EXERCISE BRIEF
Retype, word for word, each line between the lines holding "votre espace connecté" and "avait, en son", inclusive, and leave the rest of the data alone.

DATASET EXCERPTS
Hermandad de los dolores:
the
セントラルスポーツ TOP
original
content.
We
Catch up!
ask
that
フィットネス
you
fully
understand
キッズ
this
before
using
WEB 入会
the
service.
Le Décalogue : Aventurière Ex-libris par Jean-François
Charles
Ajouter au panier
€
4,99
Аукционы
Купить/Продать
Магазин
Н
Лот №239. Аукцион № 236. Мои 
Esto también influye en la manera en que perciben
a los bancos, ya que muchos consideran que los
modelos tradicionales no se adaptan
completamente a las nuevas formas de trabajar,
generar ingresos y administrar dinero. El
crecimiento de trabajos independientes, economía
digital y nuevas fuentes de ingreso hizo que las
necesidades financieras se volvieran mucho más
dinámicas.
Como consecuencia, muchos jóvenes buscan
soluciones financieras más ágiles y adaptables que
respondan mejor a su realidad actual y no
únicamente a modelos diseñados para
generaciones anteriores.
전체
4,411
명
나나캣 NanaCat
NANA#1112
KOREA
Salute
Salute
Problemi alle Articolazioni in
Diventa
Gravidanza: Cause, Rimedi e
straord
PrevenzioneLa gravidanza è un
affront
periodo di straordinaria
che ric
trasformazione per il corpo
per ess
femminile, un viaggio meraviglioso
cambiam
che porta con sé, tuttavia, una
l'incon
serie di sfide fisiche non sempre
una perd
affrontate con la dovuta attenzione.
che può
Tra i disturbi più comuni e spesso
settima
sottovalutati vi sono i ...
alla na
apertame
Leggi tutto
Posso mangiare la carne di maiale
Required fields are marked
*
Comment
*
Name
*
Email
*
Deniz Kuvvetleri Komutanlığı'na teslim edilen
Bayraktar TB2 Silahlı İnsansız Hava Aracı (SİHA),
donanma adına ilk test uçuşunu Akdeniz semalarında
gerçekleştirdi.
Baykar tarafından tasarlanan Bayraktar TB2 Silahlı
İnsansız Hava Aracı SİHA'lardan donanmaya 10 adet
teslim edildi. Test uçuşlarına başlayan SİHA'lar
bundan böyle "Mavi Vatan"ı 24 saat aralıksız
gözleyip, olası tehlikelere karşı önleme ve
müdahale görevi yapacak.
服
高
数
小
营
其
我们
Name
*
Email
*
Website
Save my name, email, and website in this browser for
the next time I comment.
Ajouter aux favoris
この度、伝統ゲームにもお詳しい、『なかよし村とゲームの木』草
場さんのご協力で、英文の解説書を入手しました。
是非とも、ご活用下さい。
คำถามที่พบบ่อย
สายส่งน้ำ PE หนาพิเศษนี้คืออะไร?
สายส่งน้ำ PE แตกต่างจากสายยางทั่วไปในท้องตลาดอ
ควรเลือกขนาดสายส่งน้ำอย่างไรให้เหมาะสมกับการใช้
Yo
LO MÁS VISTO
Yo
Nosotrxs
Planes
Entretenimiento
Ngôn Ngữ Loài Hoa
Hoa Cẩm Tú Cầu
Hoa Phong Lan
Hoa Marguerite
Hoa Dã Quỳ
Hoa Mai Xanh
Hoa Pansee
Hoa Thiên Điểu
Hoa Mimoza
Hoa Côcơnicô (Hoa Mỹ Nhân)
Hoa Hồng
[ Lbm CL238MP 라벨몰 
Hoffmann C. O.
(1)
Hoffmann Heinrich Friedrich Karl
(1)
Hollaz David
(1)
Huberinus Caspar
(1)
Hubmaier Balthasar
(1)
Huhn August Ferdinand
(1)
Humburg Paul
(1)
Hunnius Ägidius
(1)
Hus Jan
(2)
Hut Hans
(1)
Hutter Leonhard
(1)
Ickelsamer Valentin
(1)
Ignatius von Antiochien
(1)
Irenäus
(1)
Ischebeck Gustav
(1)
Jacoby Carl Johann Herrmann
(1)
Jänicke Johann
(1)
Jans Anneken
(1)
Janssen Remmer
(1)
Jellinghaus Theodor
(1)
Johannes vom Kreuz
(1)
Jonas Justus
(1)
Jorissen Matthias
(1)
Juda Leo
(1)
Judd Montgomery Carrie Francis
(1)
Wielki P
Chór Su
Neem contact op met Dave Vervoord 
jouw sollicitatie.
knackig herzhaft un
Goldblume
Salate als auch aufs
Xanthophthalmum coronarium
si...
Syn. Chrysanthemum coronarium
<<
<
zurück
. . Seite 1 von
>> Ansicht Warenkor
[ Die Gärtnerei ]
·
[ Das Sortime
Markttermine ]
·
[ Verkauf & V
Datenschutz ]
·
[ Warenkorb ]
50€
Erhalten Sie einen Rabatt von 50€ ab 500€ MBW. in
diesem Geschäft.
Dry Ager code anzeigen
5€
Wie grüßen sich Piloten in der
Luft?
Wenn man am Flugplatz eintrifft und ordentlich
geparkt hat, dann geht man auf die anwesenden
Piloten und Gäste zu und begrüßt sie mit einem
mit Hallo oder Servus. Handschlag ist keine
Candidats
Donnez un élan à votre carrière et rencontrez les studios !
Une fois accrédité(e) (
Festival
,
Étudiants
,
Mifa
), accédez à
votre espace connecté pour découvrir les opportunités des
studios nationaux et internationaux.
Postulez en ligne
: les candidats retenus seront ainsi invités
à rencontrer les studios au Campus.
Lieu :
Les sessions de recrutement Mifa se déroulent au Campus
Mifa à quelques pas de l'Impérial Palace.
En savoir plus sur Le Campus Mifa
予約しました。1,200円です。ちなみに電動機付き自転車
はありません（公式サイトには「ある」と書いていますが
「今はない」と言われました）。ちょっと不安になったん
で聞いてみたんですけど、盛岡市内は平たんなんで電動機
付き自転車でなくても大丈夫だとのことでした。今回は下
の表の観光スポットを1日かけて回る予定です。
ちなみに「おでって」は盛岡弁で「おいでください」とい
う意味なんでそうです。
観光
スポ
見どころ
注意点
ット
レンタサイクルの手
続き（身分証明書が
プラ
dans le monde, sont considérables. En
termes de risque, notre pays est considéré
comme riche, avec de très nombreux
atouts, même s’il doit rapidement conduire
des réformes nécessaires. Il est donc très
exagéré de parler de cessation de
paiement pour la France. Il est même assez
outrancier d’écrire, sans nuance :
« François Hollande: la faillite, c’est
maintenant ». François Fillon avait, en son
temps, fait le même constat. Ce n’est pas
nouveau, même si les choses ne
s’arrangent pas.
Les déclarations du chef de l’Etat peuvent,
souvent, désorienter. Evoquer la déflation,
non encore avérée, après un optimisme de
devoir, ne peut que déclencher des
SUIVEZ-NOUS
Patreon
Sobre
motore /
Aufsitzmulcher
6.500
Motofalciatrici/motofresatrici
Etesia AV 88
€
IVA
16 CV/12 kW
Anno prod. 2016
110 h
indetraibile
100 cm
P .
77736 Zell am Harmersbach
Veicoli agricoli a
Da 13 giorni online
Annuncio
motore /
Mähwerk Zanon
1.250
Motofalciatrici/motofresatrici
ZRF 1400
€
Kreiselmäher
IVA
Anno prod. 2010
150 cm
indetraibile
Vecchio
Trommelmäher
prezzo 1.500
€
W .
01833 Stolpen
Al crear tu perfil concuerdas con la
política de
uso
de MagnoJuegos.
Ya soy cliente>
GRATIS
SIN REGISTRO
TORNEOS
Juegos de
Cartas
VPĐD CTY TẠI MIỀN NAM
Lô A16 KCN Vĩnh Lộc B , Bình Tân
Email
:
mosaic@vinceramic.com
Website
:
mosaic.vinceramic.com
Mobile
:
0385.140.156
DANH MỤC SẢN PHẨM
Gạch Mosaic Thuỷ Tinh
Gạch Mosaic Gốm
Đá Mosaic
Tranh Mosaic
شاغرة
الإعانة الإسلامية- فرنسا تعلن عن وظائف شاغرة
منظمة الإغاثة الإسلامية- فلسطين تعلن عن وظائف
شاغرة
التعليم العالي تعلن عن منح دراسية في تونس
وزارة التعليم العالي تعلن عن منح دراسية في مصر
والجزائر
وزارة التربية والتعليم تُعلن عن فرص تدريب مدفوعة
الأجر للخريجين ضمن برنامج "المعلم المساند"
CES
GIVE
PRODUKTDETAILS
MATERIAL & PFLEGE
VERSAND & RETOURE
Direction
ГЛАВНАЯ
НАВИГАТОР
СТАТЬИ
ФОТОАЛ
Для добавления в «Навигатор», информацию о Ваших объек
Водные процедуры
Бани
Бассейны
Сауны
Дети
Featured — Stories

ANSWER BOX
votre espace connecté pour découvrir les opportunités des
studios nationaux et internationaux.
Postulez en ligne
: les candidats retenus seront ainsi invités
à rencontrer les studios au Campus.
Lieu :
Les sessions de recrutement Mifa se déroulent au Campus
Mifa à quelques pas de l'Impérial Palace.
En savoir plus sur Le Campus Mifa
予約しました。1,200円です。ちなみに電動機付き自転車
はありません（公式サイトには「ある」と書いていますが
「今はない」と言われました）。ちょっと不安になったん
で聞いてみたんですけど、盛岡市内は平たんなんで電動機
付き自転車でなくても大丈夫だとのことでした。今回は下
の表の観光スポットを1日かけて回る予定です。
ちなみに「おでって」は盛岡弁で「おいでください」とい
う意味なんでそうです。
観光
スポ
見どころ
注意点
ット
レンタサイクルの手
続き（身分証明書が
プラ
dans le monde, sont considérables. En
termes de risque, notre pays est considéré
comme riche, avec de très nombreux
atouts, même s’il doit rapidement conduire
des réformes nécessaires. Il est donc très
exagéré de parler de cessation de
paiement pour la France. Il est même assez
outrancier d’écrire, sans nuance :
« François Hollande: la faillite, c’est
maintenant ». François Fillon avait, en son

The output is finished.